著者は公認会計士業務の傍ら世界史の発掘に情熱をもって取り組んでおり、これまでも『アタチュルクあるいは灰色の狼』(同社刊)というトルコ近代史の挿話などを執筆している。本書も日本で出版されたフィデル・カストロやチェ・ゲバラに関する多くの本などを読みこなして、書き下ろしたフィデル・カストロの伝記とキューバ現代史である。

81人の革命同志とともに1956年11月、嵐の中メキシコからのキューバへ向け出発するところから始まる。キューバ上陸時の戦闘で生き残った16名はシエラ・マエストラ山系に立て籠もり、バチスタ独裁政権軍と対峙し、次第に勢力を拡大してついに1959年1月1日に至りバチスタ大統領を国外亡命に至らしめ、ここにキューバ革命が成る。

革命政権の成立、カストロ兄弟の実家の土地接収も行った農地改革、米国企業やマフィアの資産国有化による米国との対立、コチノス(=ピッグス湾)への亡命キューバ人部隊の侵攻やフィデル暗殺の試みなどの米国の露骨かつ執拗な攻撃と経済制裁による敵視、対するに当時の冷戦下にあってソビエト連邦からの援助引き出しと共産主義への迎合、1962年の米国のケネディ大統領とソ連のフルシチョフ首相時に世界核戦争の一歩手前までいった中距離ミサイルのキューバ搬入をめぐる“キューバ危機”、ゲバラの世界革命思想の実践としてのコンゴ、後にボリビアでのゲリラ戦開始そしてその死、キューバの社会主義体制の強化で1980年には12万余の大量亡命者が祖国を捨てる。やがて、東欧でのソ連支配体制からの解放、ソ連自身の崩壊による冷戦終結によるソ連・東欧からの援助の激減と米国の経済封鎖の強化によって、1992年から94年にはキューバ国民はあらゆる生活物資に困窮し、さらに大量の国外亡命者を出すが、自活の工夫でキューバ革命はしぶとく乗り越える。その後も米国は世界的な新自由主義の強制により、手を変え品を変えてキューバ敵視政策を続け、キューバ自身も観光による外貨獲得と個人営業やドル保有の許容など貧富の格差が生じるリスクを抱えるが、米国がイランと対峙し、2001年9月11日の同時多発テロを契機にイラク、アフガニスタンへの軍事介入、2008年のサブプライム・ローンの破綻による世界金融バブルの破綻など、米国自身もダメージが深くなってきた。2008年にはフィデルはすべての公職を引退し、弟ラウル等による集団指導体制に移行するが、国民のフィデルへの敬愛は変わらず、2009年には革命50周年を迎えている。
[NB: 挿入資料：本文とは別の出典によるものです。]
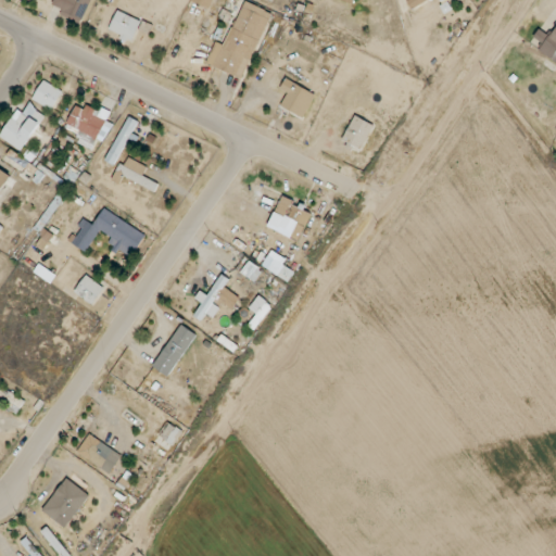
[(91,0),(54,0),(52,7),(85,19),(91,0)]
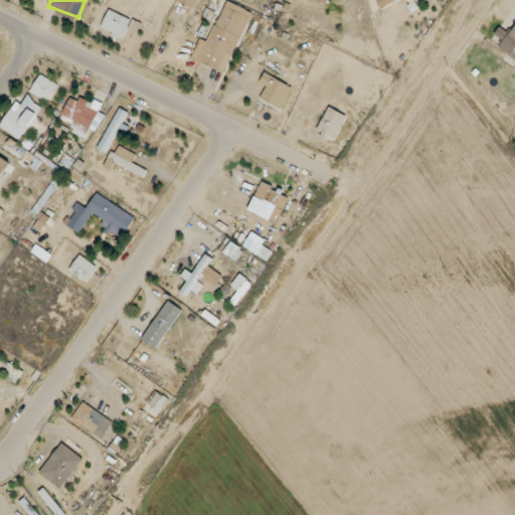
[(178,0),(178,1),(193,8),(196,0),(178,0)]
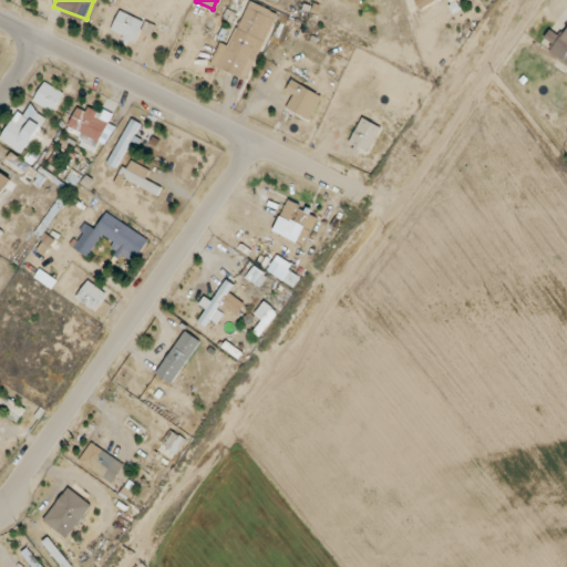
[(210,65),(248,81),(277,12),(249,1),(229,47),(220,42),(210,65)]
この間のキューバを取り巻く政治、経済、外交の荒波の中にあってのフィデルの心情、思想から家族関係、革命同志との絆、国民のフィデルへの信頼感と、米国の執拗な小国キューバへの敵視政策継続の背景などを、著者なりの解釈と想像で克明に描写しており、フィデル・カストロのこれまでの生き様とキューバ革命、その後のキューバ情勢を題材にしたノンフィクション小説で実に面白く読ませる。